We all go through life alone and the Prime Imperative of humankind--which surely must be imprinted somewhere in our DNA--is survival of the species. Our being totally separate individuals is somewhat blurred by the fact that most of us are fortunate to have others emotionally close to us with whom we form strong bonds. But even so, the general tendency is to look out for ourselves, frequently at the expense of others.

It is difficult at times, even for those aware of our obligations to our fellow human beings, to meet them. The sad fact is that too many of our species are loathsome, utterly despicable animals ruled by bigotry, hatred, greed and selfishness, apparently devoid of any of the nobler qualities we like to think of as being synonymous with being human. That many had these negative qualities forced upon them in their formative years is a reason, but not an excuse, for who they are. We must deal with them with some degree of understanding and, hard as it may be, extend to them the tolerance they would not reciprocate.

Living, as we do, within our own little cage of flesh and bone, our personal problems tend to be magnified. It is difficult to leaven them with the knowledge that we are not the only humans to have experienced them, and that no matter how severe our specific problems may be, there are many who suffer equally and probably far worse.

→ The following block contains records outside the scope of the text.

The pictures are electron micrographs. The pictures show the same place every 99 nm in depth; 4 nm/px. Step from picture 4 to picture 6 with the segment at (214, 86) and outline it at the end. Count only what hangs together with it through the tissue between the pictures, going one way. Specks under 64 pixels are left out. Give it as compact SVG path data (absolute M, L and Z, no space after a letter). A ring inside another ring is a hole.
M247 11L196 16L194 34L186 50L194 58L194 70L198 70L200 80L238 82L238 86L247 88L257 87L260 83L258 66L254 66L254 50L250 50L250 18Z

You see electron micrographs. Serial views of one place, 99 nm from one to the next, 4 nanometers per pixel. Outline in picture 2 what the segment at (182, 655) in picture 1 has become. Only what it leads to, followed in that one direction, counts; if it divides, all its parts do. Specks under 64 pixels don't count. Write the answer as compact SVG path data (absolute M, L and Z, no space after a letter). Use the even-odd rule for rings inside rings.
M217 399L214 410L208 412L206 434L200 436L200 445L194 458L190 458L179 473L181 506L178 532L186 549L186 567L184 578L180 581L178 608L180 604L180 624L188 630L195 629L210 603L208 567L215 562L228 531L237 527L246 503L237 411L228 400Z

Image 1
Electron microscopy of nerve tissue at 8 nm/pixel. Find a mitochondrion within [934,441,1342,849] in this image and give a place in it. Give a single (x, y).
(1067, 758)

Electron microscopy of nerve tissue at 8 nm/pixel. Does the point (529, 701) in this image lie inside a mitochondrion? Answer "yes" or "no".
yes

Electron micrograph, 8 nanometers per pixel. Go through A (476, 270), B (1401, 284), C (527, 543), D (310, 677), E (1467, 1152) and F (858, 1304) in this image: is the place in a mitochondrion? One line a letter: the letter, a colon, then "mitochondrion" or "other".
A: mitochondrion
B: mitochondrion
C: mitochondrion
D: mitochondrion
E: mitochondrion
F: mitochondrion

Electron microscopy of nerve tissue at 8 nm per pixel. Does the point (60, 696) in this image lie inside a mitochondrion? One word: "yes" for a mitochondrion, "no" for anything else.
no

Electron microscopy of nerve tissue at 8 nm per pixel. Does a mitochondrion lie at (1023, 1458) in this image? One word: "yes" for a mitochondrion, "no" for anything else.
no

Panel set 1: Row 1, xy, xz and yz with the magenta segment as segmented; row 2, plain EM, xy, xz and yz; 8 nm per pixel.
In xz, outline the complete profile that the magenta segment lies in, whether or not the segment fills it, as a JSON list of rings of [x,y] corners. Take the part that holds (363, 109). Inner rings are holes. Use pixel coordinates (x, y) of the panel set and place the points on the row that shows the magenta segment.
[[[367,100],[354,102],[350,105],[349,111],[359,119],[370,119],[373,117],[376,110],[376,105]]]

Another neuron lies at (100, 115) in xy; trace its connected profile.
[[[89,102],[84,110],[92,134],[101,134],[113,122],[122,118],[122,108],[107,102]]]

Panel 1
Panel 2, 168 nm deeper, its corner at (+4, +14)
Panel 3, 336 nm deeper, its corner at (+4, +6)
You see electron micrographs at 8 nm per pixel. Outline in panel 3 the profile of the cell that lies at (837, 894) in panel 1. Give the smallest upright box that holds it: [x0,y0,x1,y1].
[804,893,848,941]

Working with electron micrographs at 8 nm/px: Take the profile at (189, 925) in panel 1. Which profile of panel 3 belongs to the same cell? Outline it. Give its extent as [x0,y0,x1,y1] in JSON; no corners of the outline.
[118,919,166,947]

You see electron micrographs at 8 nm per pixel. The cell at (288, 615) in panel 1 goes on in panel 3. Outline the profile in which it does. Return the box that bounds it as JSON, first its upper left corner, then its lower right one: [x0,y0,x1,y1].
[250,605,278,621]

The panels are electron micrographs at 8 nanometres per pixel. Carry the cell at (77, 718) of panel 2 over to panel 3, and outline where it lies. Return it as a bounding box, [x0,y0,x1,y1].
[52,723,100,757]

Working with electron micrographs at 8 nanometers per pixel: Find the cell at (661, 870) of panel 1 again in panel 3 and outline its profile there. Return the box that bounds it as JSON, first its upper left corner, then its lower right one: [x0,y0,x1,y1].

The holidays are often a time of sorrow for those who have suffered the loss of those whose love and companionship eased their way through life. Yet there is often a note of selfishness in this sorrow. It is we who grieve for them--they are beyond grieving. Rather than feel sorrow that they are no longer with us, we should focus on how infinitely lucky we were to have ever had them at all, for however long we did. Though they can no longer live for themselves, we can devote our lives to living for them. Though we are no longer able to do things for them, to show them friendship and kindness, we are able to do it for others. Often the simple gift of a smile or a kind word can mean more than we can imagine to someone who may not have received one in a long time.

Economic times are hard for everyone. But surely we can each somehow find $10 for a local food bank, or an animal shelter, or some other worthy cause. Just because we may not be able to receive gifts from those loved ones now gone, there is no reason why we can't give in their name. The money we would have undoubtedly spent on them could be given to the needy in their name. The dead are alive in our hearts--why not keep their memory alive somewhere other than there?

None of us is a saint. We are all selfish and greedy to an extent...it all goes back, again, to the Prime Imperative: survival. It's part and parcel of being human.

Life is full of obligations. Each month we get a phone bill and a telephone bill and a cable bill. None of us likes paying them, but we do it. Why should feel we can ignore the debt we owe for our lives?

None of this is easy. But where did we ever get the idea that it should be?

Dorien's blogs are posted by 10 a.m. Central time every Monday, Wednesday, and Friday. Please take a moment to check out his website (http://www.doriengrey.com) and, if you enjoy these blogs, you might want to check out Short Circuits: a Life in Blogs (http://bit.ly/m8CSO1 ).

2 comments:

Kristoffer Gair said...

Were you fighting with yourself again? Half of you wanted to write something festive for the holiday and the other half said "not a chance"?

Not that I disagree. I actually only make donations in December because I look to see how much money I have at the end of the year, then divide it up between the Michigan Humane Society and the local gay community center.

Dorien Grey said...

Ah, but you do give! So many people never get around to it. (And I fear that of late the "not a chance" part of me does tend to take over.)